En el oscuro océano de la desesperación,
de la sinrazón, de la indiferencia y de la miseria
que existe en nuestro mundo
se alza un grito desgarrador:
“Dios mío, Dios de la vida,
¿por qué nos has abandonado?”.
Y en el cruel silencio del sufrimiento
no escuchamos ninguna respuesta,
y no parece haber nadie para echar una mano,
para acompañar durante el desconsuelo,
para crear alternativas
que siembren semillas de esperanza.
Las personas más vulnerables y desprotegidas
están tiradas, heridas, narcotizadas, mutiladas
en las cunetas de los caminos de nuestra tierra.
No tienen muchas veces ni apariencia humana.

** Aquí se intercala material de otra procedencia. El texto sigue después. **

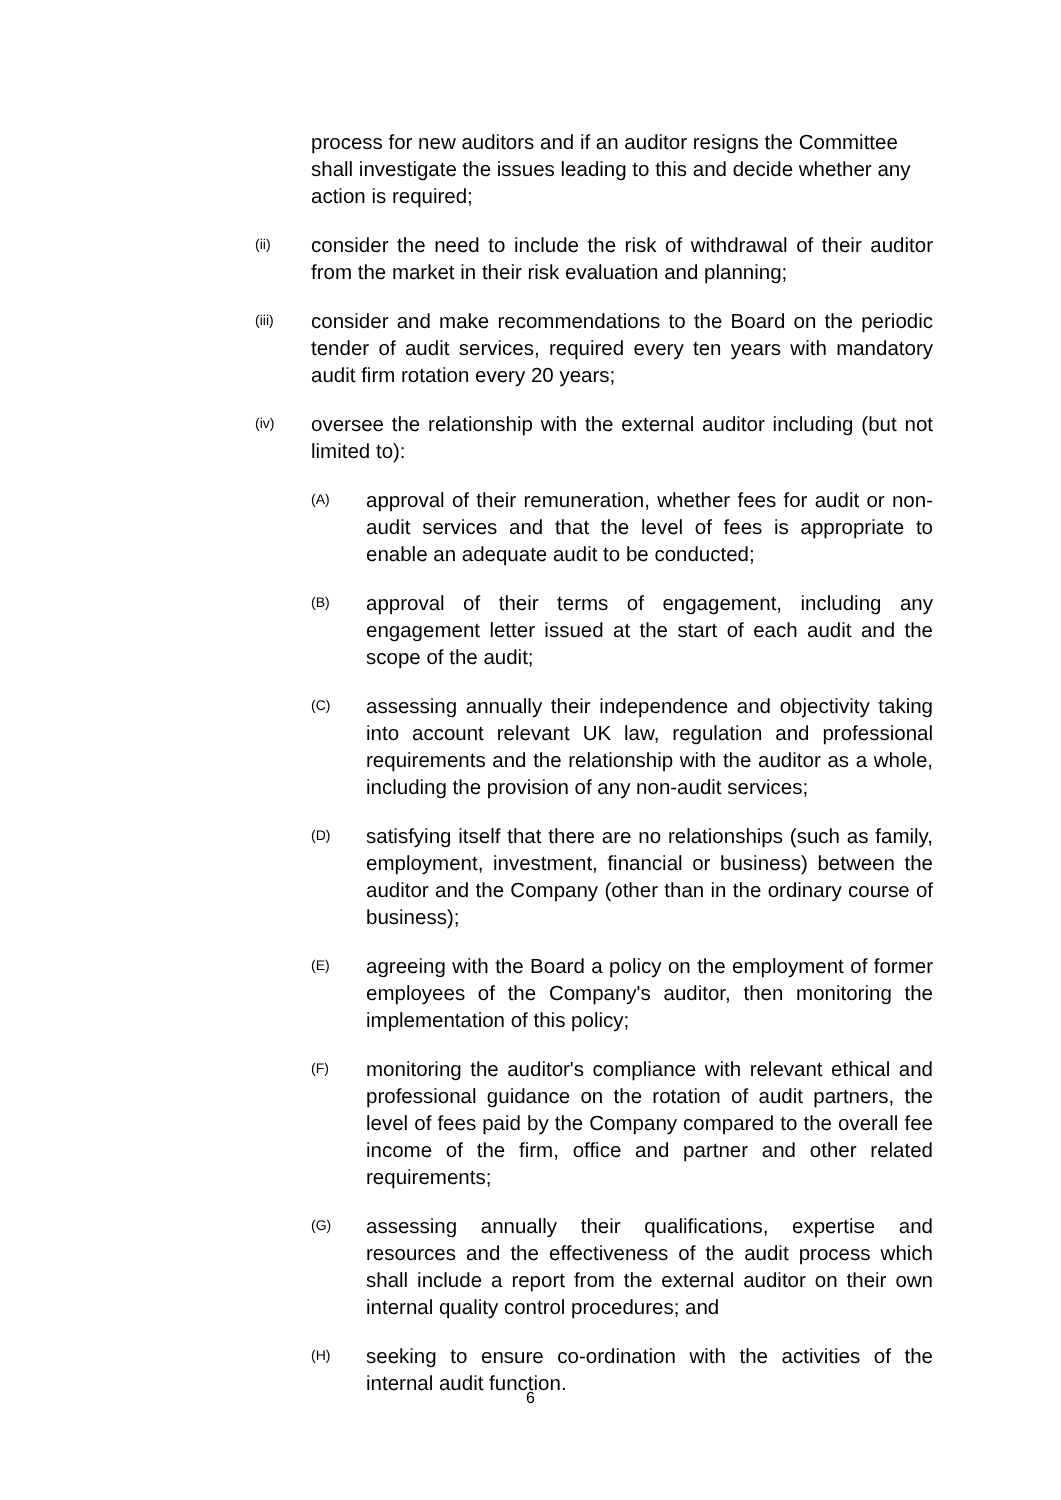process for new auditors and if an auditor resigns the Committee shall investigate the issues leading to this and decide whether any action is required;
(ii) consider the need to include the risk of withdrawal of their auditor from the market in their risk evaluation and planning;
(iii) consider and make recommendations to the Board on the periodic tender of audit services, required every ten years with mandatory audit firm rotation every 20 years;
(iv) oversee the relationship with the external auditor including (but not limited to):
(A) approval of their remuneration, whether fees for audit or non-audit services and that the level of fees is appropriate to enable an adequate audit to be conducted;
(B) approval of their terms of engagement, including any engagement letter issued at the start of each audit and the scope of the audit;
(C) assessing annually their independence and objectivity taking into account relevant UK law, regulation and professional requirements and the relationship with the auditor as a whole, including the provision of any non-audit services;
(D) satisfying itself that there are no relationships (such as family, employment, investment, financial or business) between the auditor and the Company (other than in the ordinary course of business);
(E) agreeing with the Board a policy on the employment of former employees of the Company's auditor, then monitoring the implementation of this policy;
(F) monitoring the auditor's compliance with relevant ethical and professional guidance on the rotation of audit partners, the level of fees paid by the Company compared to the overall fee income of the firm, office and partner and other related requirements;
(G) assessing annually their qualifications, expertise and resources and the effectiveness of the audit process which shall include a report from the external auditor on their own internal quality control procedures; and
(H) seeking to ensure co-ordination with the activities of the internal audit function.
6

Y quienes les han empujado a este lastimoso estado
se ríen y se burlan de ellos diciéndoles:
“Si vuestro Dios es tan poderoso y tan bondadoso,
que venga ahora a salvaros,
si tanto os quiere, que os proteja”.
Y, aunque parezca increíble, muchas veces,
los hombres y las mujeres más despreciadas y excluidas
tienen su confianza depositada en ti,
siguen poniendo su esperanza en tus manos,
y así se sienten seguros como si estuvieran
todavía en el seno materno.
Cuando nos acercamos y escuchamos
sus experiencias, sus testimonios,
nos ayudan a recuperar la humanidad perdida,
la ternura y el compromiso,
iluminan de nuevo los sueños
de las futuras generaciones.
Solo contando sus vidas, sus luchas y esperanzas,
recordaremos sus nombres y sus rostros
para que no queden sepultados
bajo la amnesia y el polvo del olvido.